WHAT TO WORK ON
What you produce should match the records below precisely, except that images are removed.

SUPPLIED DATA Block Start

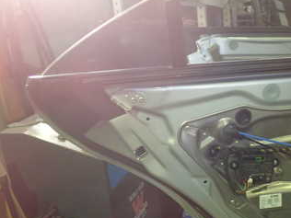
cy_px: 151
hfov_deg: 32.5
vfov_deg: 25.5
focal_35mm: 57
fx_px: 479
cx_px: 246
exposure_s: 1/30
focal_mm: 5.4
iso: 250
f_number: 2.3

SUPPLIED DATA Block End

SOLVED PROBLEM
cy_px: 151
hfov_deg: 32.5
vfov_deg: 25.5
focal_35mm: 57
fx_px: 479
cx_px: 246
exposure_s: 1/30
focal_mm: 5.4
iso: 250
f_number: 2.3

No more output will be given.